Exercise instructions: Your answer should give again, exactly, the lines from the beginning of the entries below through the line containing "X287000Y945000D01*". It must contain no pictures.

Dataset records:

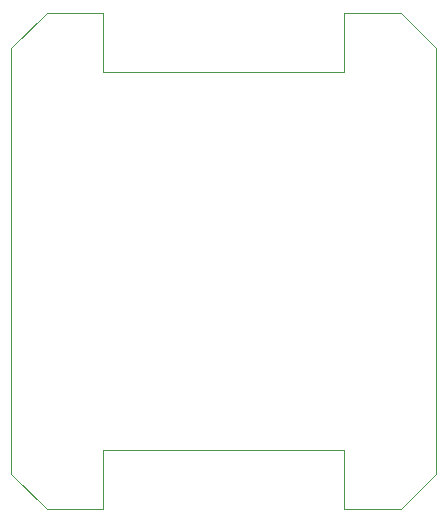
<source format=gbr>
%FSLAX34Y34*%
%MOMM*%
%LNOUTLINE*%
G71*
G01*
%ADD10C, 0.100*%
%LPD*%
G54D10*
X287000Y995000D02*
X335000Y995000D01*
X365000Y965000D01*
X365000Y605000D01*
X335000Y575000D01*
X287000Y575000D01*
X287000Y625000D01*
X83000Y625000D01*
X83000Y575000D01*
X35000Y575000D01*
X5000Y605000D01*
X5000Y965000D01*
X35000Y995000D01*
X83000Y995000D01*
X83000Y945000D01*
X287000Y945000D01*
X287000Y995000D01*
G54D10*
X35000Y575000D02*
X73000Y575000D01*
G54D10*
X335000Y575000D02*
X297000Y575000D01*
M02*

</source>
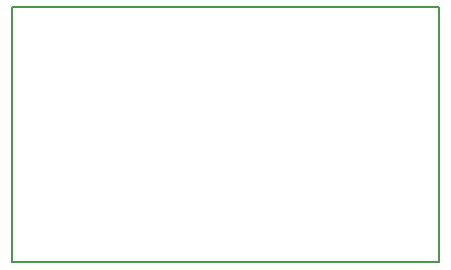
<source format=gbr>
%TF.GenerationSoftware,KiCad,Pcbnew,5.1.10-88a1d61d58~90~ubuntu20.04.1*%
%TF.CreationDate,2021-12-16T23:27:53-03:00*%
%TF.ProjectId,projeto-final,70726f6a-6574-46f2-9d66-696e616c2e6b,rev?*%
%TF.SameCoordinates,Original*%
%TF.FileFunction,Profile,NP*%
%FSLAX46Y46*%
G04 Gerber Fmt 4.6, Leading zero omitted, Abs format (unit mm)*
G04 Created by KiCad (PCBNEW 5.1.10-88a1d61d58~90~ubuntu20.04.1) date 2021-12-16 23:27:53*
%MOMM*%
%LPD*%
G01*
G04 APERTURE LIST*
%TA.AperFunction,Profile*%
%ADD10C,0.200000*%
%TD*%
G04 APERTURE END LIST*
D10*
X125095000Y-88265000D02*
X125095000Y-66675000D01*
X161290000Y-88265000D02*
X125095000Y-88265000D01*
X161290000Y-66675000D02*
X161290000Y-88265000D01*
X125095000Y-66675000D02*
X161290000Y-66675000D01*
M02*

</source>
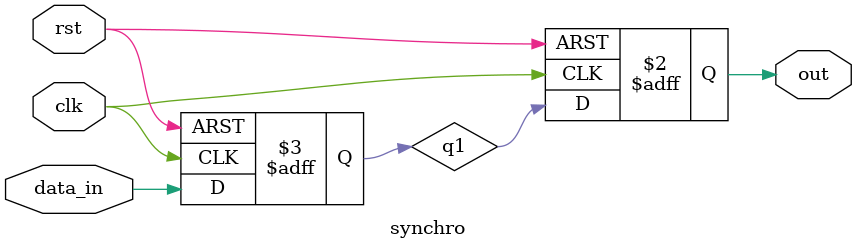
<source format=v>
module synchro(data_in,clk,rst,out);
input data_in,clk,rst;
output reg out;

reg q1;
always@(posedge clk or posedge rst)begin
if(rst)begin
q1<=0;
out<=0;
end
else begin
q1<=data_in;
out<=q1;
end
end
endmodule

</source>
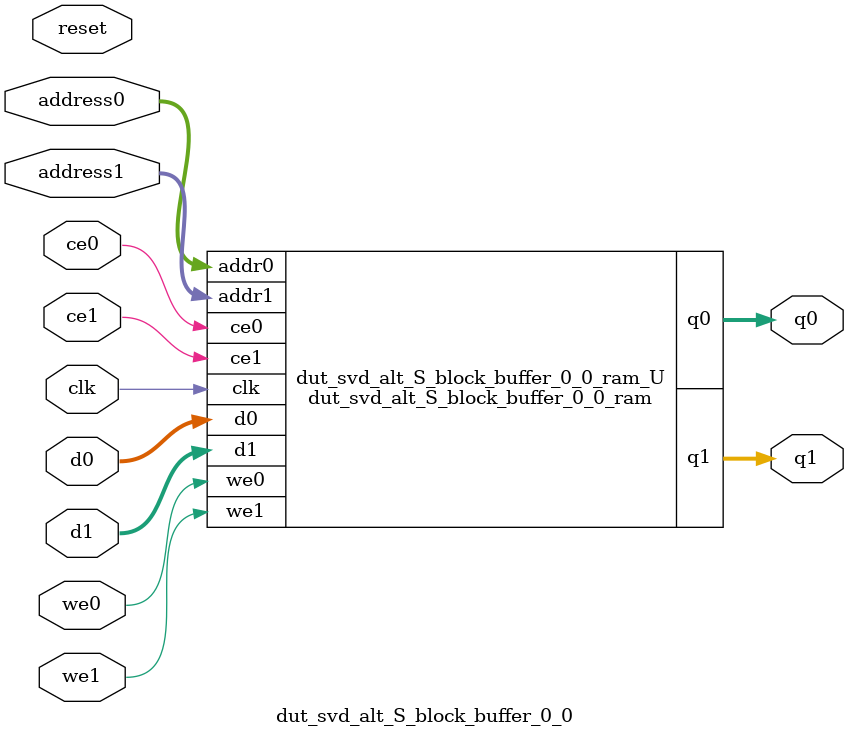
<source format=v>

`timescale 1 ns / 1 ps
module dut_svd_alt_S_block_buffer_0_0_ram (addr0, ce0, d0, we0, q0, addr1, ce1, d1, we1, q1,  clk);

parameter DWIDTH = 32;
parameter AWIDTH = 9;
parameter MEM_SIZE = 392;

input[AWIDTH-1:0] addr0;
input ce0;
input[DWIDTH-1:0] d0;
input we0;
output reg[DWIDTH-1:0] q0;
input[AWIDTH-1:0] addr1;
input ce1;
input[DWIDTH-1:0] d1;
input we1;
output reg[DWIDTH-1:0] q1;
input clk;

(* ram_style = "block" *)reg [DWIDTH-1:0] ram[MEM_SIZE-1:0];




always @(posedge clk)  
begin 
    if (ce0) 
    begin
        if (we0) 
        begin 
            ram[addr0] <= d0; 
            q0 <= d0;
        end 
        else 
            q0 <= ram[addr0];
    end
end


always @(posedge clk)  
begin 
    if (ce1) 
    begin
        if (we1) 
        begin 
            ram[addr1] <= d1; 
            q1 <= d1;
        end 
        else 
            q1 <= ram[addr1];
    end
end


endmodule


`timescale 1 ns / 1 ps
module dut_svd_alt_S_block_buffer_0_0(
    reset,
    clk,
    address0,
    ce0,
    we0,
    d0,
    q0,
    address1,
    ce1,
    we1,
    d1,
    q1);

parameter DataWidth = 32'd32;
parameter AddressRange = 32'd392;
parameter AddressWidth = 32'd9;
input reset;
input clk;
input[AddressWidth - 1:0] address0;
input ce0;
input we0;
input[DataWidth - 1:0] d0;
output[DataWidth - 1:0] q0;
input[AddressWidth - 1:0] address1;
input ce1;
input we1;
input[DataWidth - 1:0] d1;
output[DataWidth - 1:0] q1;



dut_svd_alt_S_block_buffer_0_0_ram dut_svd_alt_S_block_buffer_0_0_ram_U(
    .clk( clk ),
    .addr0( address0 ),
    .ce0( ce0 ),
    .d0( d0 ),
    .we0( we0 ),
    .q0( q0 ),
    .addr1( address1 ),
    .ce1( ce1 ),
    .d1( d1 ),
    .we1( we1 ),
    .q1( q1 ));

endmodule


</source>
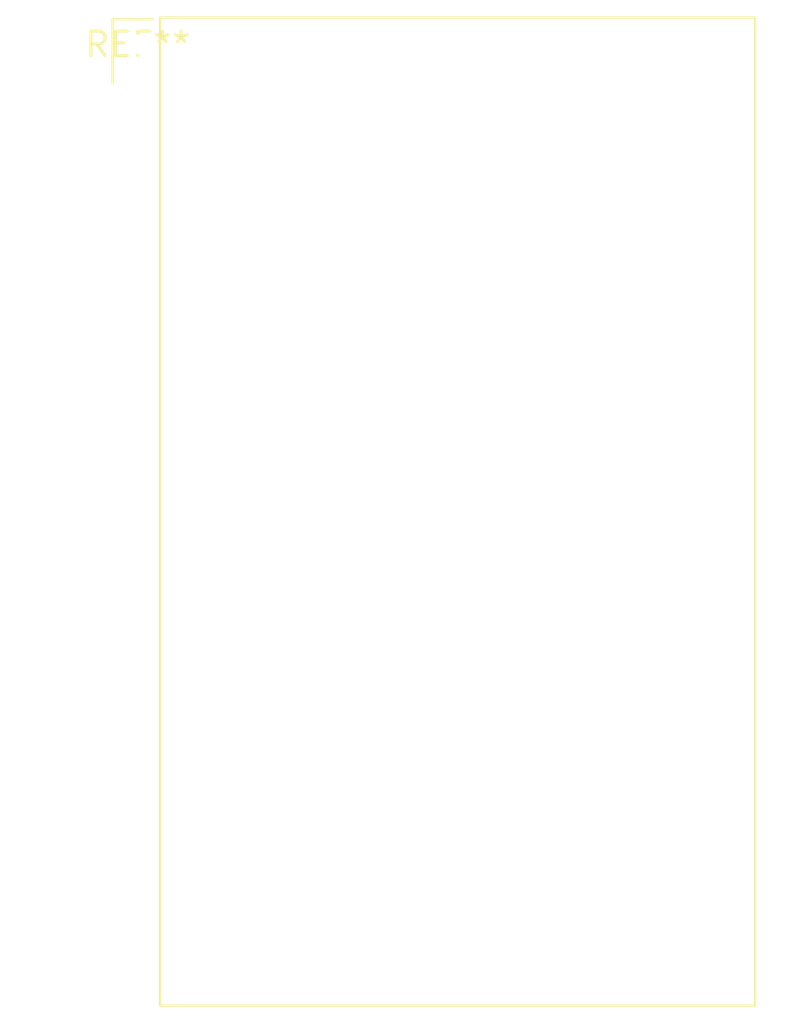
<source format=kicad_pcb>
(kicad_pcb (version 20240108) (generator pcbnew)

  (general
    (thickness 1.6)
  )

  (paper "A4")
  (layers
    (0 "F.Cu" signal)
    (31 "B.Cu" signal)
    (32 "B.Adhes" user "B.Adhesive")
    (33 "F.Adhes" user "F.Adhesive")
    (34 "B.Paste" user)
    (35 "F.Paste" user)
    (36 "B.SilkS" user "B.Silkscreen")
    (37 "F.SilkS" user "F.Silkscreen")
    (38 "B.Mask" user)
    (39 "F.Mask" user)
    (40 "Dwgs.User" user "User.Drawings")
    (41 "Cmts.User" user "User.Comments")
    (42 "Eco1.User" user "User.Eco1")
    (43 "Eco2.User" user "User.Eco2")
    (44 "Edge.Cuts" user)
    (45 "Margin" user)
    (46 "B.CrtYd" user "B.Courtyard")
    (47 "F.CrtYd" user "F.Courtyard")
    (48 "B.Fab" user)
    (49 "F.Fab" user)
    (50 "User.1" user)
    (51 "User.2" user)
    (52 "User.3" user)
    (53 "User.4" user)
    (54 "User.5" user)
    (55 "User.6" user)
    (56 "User.7" user)
    (57 "User.8" user)
    (58 "User.9" user)
  )

  (setup
    (pad_to_mask_clearance 0)
    (pcbplotparams
      (layerselection 0x00010fc_ffffffff)
      (plot_on_all_layers_selection 0x0000000_00000000)
      (disableapertmacros false)
      (usegerberextensions false)
      (usegerberattributes false)
      (usegerberadvancedattributes false)
      (creategerberjobfile false)
      (dashed_line_dash_ratio 12.000000)
      (dashed_line_gap_ratio 3.000000)
      (svgprecision 4)
      (plotframeref false)
      (viasonmask false)
      (mode 1)
      (useauxorigin false)
      (hpglpennumber 1)
      (hpglpenspeed 20)
      (hpglpendiameter 15.000000)
      (dxfpolygonmode false)
      (dxfimperialunits false)
      (dxfusepcbnewfont false)
      (psnegative false)
      (psa4output false)
      (plotreference false)
      (plotvalue false)
      (plotinvisibletext false)
      (sketchpadsonfab false)
      (subtractmaskfromsilk false)
      (outputformat 1)
      (mirror false)
      (drillshape 1)
      (scaleselection 1)
      (outputdirectory "")
    )
  )

  (net 0 "")

  (footprint "DE119-XX-XX" (layer "F.Cu") (at 0 0))

)

</source>
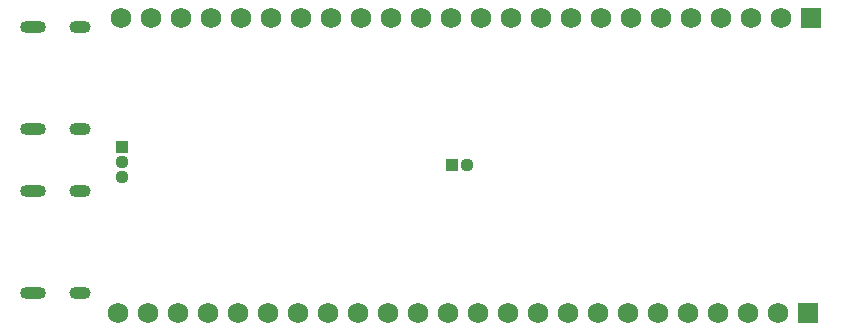
<source format=gbs>
G04*
G04 #@! TF.GenerationSoftware,Altium Limited,Altium Designer,24.5.2 (23)*
G04*
G04 Layer_Color=16711935*
%FSLAX25Y25*%
%MOIN*%
G70*
G04*
G04 #@! TF.SameCoordinates,906D8F54-8257-410E-A491-0C3AE59FFD44*
G04*
G04*
G04 #@! TF.FilePolarity,Negative*
G04*
G01*
G75*
G04:AMPARAMS|DCode=54|XSize=39.37mil|YSize=86.61mil|CornerRadius=19.68mil|HoleSize=0mil|Usage=FLASHONLY|Rotation=270.000|XOffset=0mil|YOffset=0mil|HoleType=Round|Shape=RoundedRectangle|*
%AMROUNDEDRECTD54*
21,1,0.03937,0.04724,0,0,270.0*
21,1,0.00000,0.08661,0,0,270.0*
1,1,0.03937,-0.02362,0.00000*
1,1,0.03937,-0.02362,0.00000*
1,1,0.03937,0.02362,0.00000*
1,1,0.03937,0.02362,0.00000*
%
%ADD54ROUNDEDRECTD54*%
G04:AMPARAMS|DCode=55|XSize=39.37mil|YSize=70.87mil|CornerRadius=19.68mil|HoleSize=0mil|Usage=FLASHONLY|Rotation=270.000|XOffset=0mil|YOffset=0mil|HoleType=Round|Shape=RoundedRectangle|*
%AMROUNDEDRECTD55*
21,1,0.03937,0.03150,0,0,270.0*
21,1,0.00000,0.07087,0,0,270.0*
1,1,0.03937,-0.01575,0.00000*
1,1,0.03937,-0.01575,0.00000*
1,1,0.03937,0.01575,0.00000*
1,1,0.03937,0.01575,0.00000*
%
%ADD55ROUNDEDRECTD55*%
%ADD56R,0.06800X0.06800*%
%ADD57C,0.06800*%
%ADD58R,0.04400X0.04400*%
%ADD59C,0.04400*%
%ADD60R,0.04400X0.04400*%
D54*
X5572Y46108D02*
D03*
Y12092D02*
D03*
X5500Y101000D02*
D03*
Y66984D02*
D03*
D55*
X21320Y46108D02*
D03*
Y12092D02*
D03*
X21248Y101000D02*
D03*
Y66984D02*
D03*
D56*
X263700Y5600D02*
D03*
X264900Y104000D02*
D03*
D57*
X253700Y5600D02*
D03*
X243700D02*
D03*
X233700D02*
D03*
X223700D02*
D03*
X213700D02*
D03*
X203700D02*
D03*
X193700D02*
D03*
X183700D02*
D03*
X173700D02*
D03*
X163700D02*
D03*
X153700D02*
D03*
X143700D02*
D03*
X133700D02*
D03*
X123700D02*
D03*
X113700D02*
D03*
X103700D02*
D03*
X93700D02*
D03*
X83700D02*
D03*
X73700D02*
D03*
X63700D02*
D03*
X53700D02*
D03*
X43700D02*
D03*
X33700D02*
D03*
X34900Y104000D02*
D03*
X44900D02*
D03*
X54900D02*
D03*
X64900D02*
D03*
X74900D02*
D03*
X84900D02*
D03*
X94900D02*
D03*
X104900D02*
D03*
X114900D02*
D03*
X124900D02*
D03*
X134900D02*
D03*
X144900D02*
D03*
X154900D02*
D03*
X164900D02*
D03*
X174900D02*
D03*
X184900D02*
D03*
X194900D02*
D03*
X204900D02*
D03*
X214900D02*
D03*
X224900D02*
D03*
X234900D02*
D03*
X244900D02*
D03*
X254900D02*
D03*
D58*
X35000Y61000D02*
D03*
D59*
Y56000D02*
D03*
Y51000D02*
D03*
X150000Y55000D02*
D03*
D60*
X145000D02*
D03*
M02*

</source>
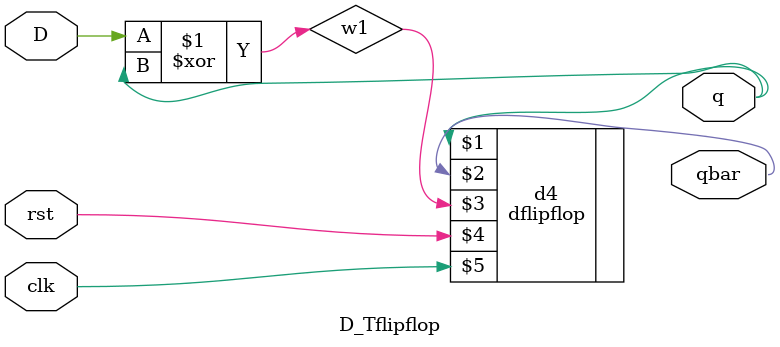
<source format=v>
`timescale 1ns / 1ps



module D_Tflipflop(q,qbar,clk,rst,D);
output q,qbar;
input clk,rst,D;
wire w1;
xor g1(w1,D,q);
dflipflop d4( q,qbar,w1,rst,clk);
endmodule

</source>
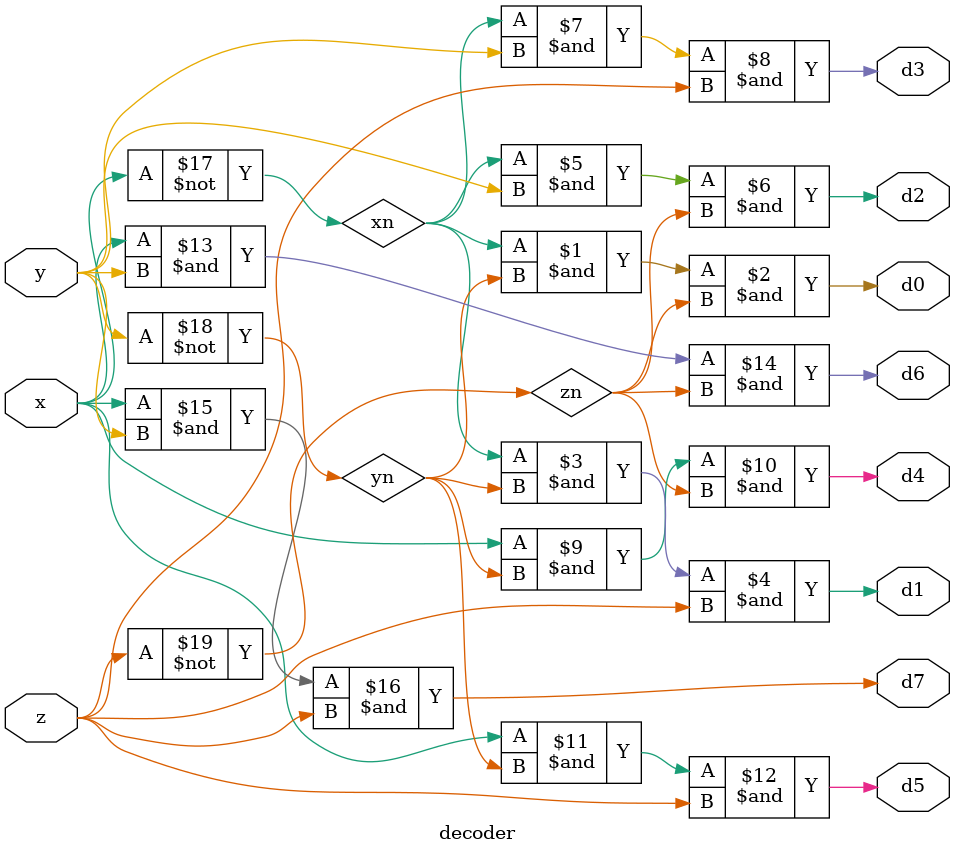
<source format=v>
module decoder(x,y,z,d0,d1,d2,d3,d4,d5,d6,d7);
	input x,y,z;
	output d0,d1,d2,d3,d4,d5,d6,d7;
	wire xn,yn,zn;
	not(xn,x);
	not(yn,y);
	not(zn,z);
	and(d0,xn,yn,zn);
	and(d1,xn,yn,z);
	and(d2,xn,y,zn);
	and(d3,xn,y,z);
	and(d4,x,yn,zn);
	and(d5,x,yn,z);
	and(d6,x,y,zn);
	and(d7,x,y,z);
endmodule
</source>
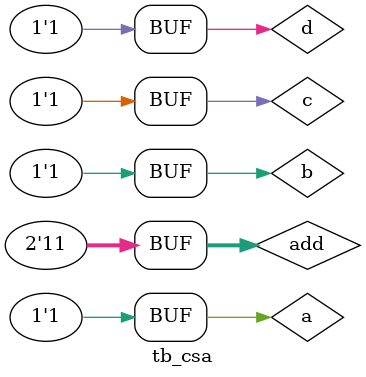
<source format=v>
`timescale 1ns / 1ps


module tb_csa;

	// Inputs
	reg a;
	reg b;
	reg c;
	reg d;
	reg [1:0] add;

	// Outputs
	wire [2:0] out;
	wire cout;

	// Instantiate the Unit Under Test (UUT)
	CSA_4bit uut (
		.a(a), 
		.b(b), 
		.c(c), 
		.d(d), 
		.add(add), 
		.out(out), 
		.cout(cout)
	);

	initial begin
		// Initialize Inputs
		a = 1;
		b = 1;
		c = 1;
		d = 1;
		add = 11;

		// Wait 100 ns for global reset to finish
		#100;
		// Add stimulus here

	end
      
endmodule


</source>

Response area:
<source format=gbr>
%FSLAX34Y34*%
%MOMM*%
%LNOUTLINE*%
G71*
G01*
%ADD10C, 0.100*%
%LPD*%
G54D10*
X287000Y995000D02*
X335000Y995000D01*
X365000Y965000D01*
X365000Y605000D01*
X335000Y575000D01*
X287000Y575000D01*
X287000Y625000D01*
X83000Y625000D01*
X83000Y575000D01*
X35000Y575000D01*
X5000Y605000D01*
X5000Y965000D01*
X35000Y995000D01*
X83000Y995000D01*
X83000Y945000D01*
X287000Y945000D01*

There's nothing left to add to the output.